▶ SUPPLIED PASSAGE:
Moral Landscapes or Sandscapes?

New Atheist grounds for ethics and morality.

Books & Culture October 17, 2011

Crafting a Christian critique of pioneer New or Neo-Atheist Sam Harris’ The Moral Landscape: How Science Can Determine Human Values, just out in paperback, prompts empathy for the proverbial mosquito in the nudist colony. Where to begin?

The Moral Landscape: How Science Can Determine Human Values

The Moral Landscape: How Science Can Determine Human Values

Free Press

320 pages

$10.49

There is much to criticize, as well as to commend. Partly adapted from Harris’ doctoral dissertation, his most recent New York Times bestseller is one of several contemporary efforts to construct an atheist account for morality. Richard Dawkins, DanielDennett, Greg Epstein, Owen Flanagan, Steven Pinker (who endorses Harris), Dan Barker, Scott F. Aikin and Robert B. Talisse, along with Harris himself elsewhere, poke at this problem additionally or more briefly. In approving Harris, Dawkins doth protest too much (Hamlet 3:2:242), “I … [h]ad unthinkingly bought into the hectoring myth that science can say nothing about morals. The Moral Landscape has changed all that for me … [A]s for religion, and the preposterous idea that we need God to be good, nobody wields a sharper bayonet than Sam Harris.”

Harris predicts science in general and neuroscience in particular will eventually eclipse all other resources for ethical discernment by decisively and exhaustively quantifying suffering and well-being as mediated by human (and animal?) brain chemistry, and by pinpointing “valleys” (cf. Psalm 23) of misery and peaks of flourishing across the “landscape” of conscious experience. The purpose of morality is to steer us away from valleys and toward peaks.

For Harris, atheism gears us to scale mountaintops, while “religion” (a category New Atheists apply to virtually anything they find ridiculous, repulsive, or repugnant) leads to valleys of death and squalor. With this in mind, Harris upbraids other atheist scientists who speak more gently about religion, or who decline to enlist in his anti-religious crusade. “[They] brought to mind the final scene of Invasion of the Body Snatchers: people who looked like scientists, had published as scientists, and would soon be returning to their labs, nevertheless gave voice to the alien hiss of religious obscurantism at the slightest probing …. [We] have considerable work to do.” Harris sounds like a riff on Rudyard Kipling’s notorious “The White Man’s Burden“:

Take up the atheist’s burden—
Send forth the best ye breed—
Go bind your sons to exile
To serve your captives’ need;
To wait in heavy harness,
On fluttered folk and wild—
Your new-caught, sullen peoples,
Half-devil and half-child!

Take up the atheist burden—
Have done with childish days—
The lightly proferred laurel,
The easy, ungrudged praise.
Come now, to search your manhood
Through all the thankless years
Cold, edged with dear-bought wisdom,
The judgment of your peers!

Still, traditional Christians and other believers who abide Harris’ anti-religious rants may resonate with Harris at other points. Harris believes in “Absolute Truth” with a capital “T.” He attacks moral relativism in ways reminiscent of C. S. Lewis in Mere Christianity. He extols marital fidelity, integrity, minimizing and eschewing vengeance, but without crediting “religious” sources for these ethics.

Harris’ prime targets are scholars who, in his view, demagnetize their own moral compasses and confuse the moral compasses of those they influence (cf. Matthew 23:15). Harris doles a portion of wrath to anthropologists, cultural relativists, and politically active defenders and propagators of injustice and absurdity who hide behind “multiculturalism” and “diversity.”

▶ TASKS:
[a] Decide whether each statement agrees with the review of The Moral Landscape, answering yes or no and quoting the deciding words: (i) The book is partly adapted from Harris' doctoral dissertation. (ii) Steven Pinker endorses Harris. (iii) Harris credits religious sources for the ethics he extols.
[b] According to the review of The Moral Landscape, what is the purpose of morality?

▶ RECORDS:
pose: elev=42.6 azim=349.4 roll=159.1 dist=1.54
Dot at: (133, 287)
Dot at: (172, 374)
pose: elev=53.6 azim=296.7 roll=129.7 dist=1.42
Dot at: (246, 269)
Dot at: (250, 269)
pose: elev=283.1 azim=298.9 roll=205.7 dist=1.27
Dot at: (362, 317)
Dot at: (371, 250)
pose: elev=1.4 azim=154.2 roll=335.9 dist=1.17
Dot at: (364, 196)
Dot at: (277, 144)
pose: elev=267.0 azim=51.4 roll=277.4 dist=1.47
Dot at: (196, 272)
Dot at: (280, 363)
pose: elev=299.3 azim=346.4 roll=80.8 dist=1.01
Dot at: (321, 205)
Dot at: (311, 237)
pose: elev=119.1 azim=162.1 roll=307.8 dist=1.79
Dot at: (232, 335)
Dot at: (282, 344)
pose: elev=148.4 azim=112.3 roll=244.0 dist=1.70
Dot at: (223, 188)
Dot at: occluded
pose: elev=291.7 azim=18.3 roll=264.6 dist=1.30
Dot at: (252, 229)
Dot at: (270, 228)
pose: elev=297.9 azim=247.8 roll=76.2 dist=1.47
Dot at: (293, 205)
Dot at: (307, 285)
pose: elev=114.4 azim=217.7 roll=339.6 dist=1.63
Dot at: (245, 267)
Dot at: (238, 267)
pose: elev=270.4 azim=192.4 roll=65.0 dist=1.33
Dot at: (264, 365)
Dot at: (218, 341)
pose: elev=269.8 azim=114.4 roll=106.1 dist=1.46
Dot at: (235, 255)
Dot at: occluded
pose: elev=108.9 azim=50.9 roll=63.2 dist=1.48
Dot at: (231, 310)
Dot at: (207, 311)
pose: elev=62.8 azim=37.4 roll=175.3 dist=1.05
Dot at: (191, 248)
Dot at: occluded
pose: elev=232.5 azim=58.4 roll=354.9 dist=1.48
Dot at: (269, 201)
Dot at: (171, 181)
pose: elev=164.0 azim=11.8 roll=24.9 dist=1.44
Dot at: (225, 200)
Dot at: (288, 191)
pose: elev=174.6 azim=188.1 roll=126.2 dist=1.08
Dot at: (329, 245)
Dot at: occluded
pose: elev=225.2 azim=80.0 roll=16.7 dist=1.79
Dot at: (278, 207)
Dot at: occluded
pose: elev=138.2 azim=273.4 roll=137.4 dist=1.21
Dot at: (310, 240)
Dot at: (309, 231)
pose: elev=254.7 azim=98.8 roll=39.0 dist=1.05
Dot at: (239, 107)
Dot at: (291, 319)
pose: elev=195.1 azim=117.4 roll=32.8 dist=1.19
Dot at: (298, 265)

▶ RESULTS FOR EACH TASK:
[a]
(i) Yes: "Partly adapted from Harris’ doctoral dissertation"
(ii) Yes: "Steven Pinker (who endorses Harris)"
(iii) No: "but without crediting “religious” sources for these ethics"

[b] To steer us away from valleys and toward peaks.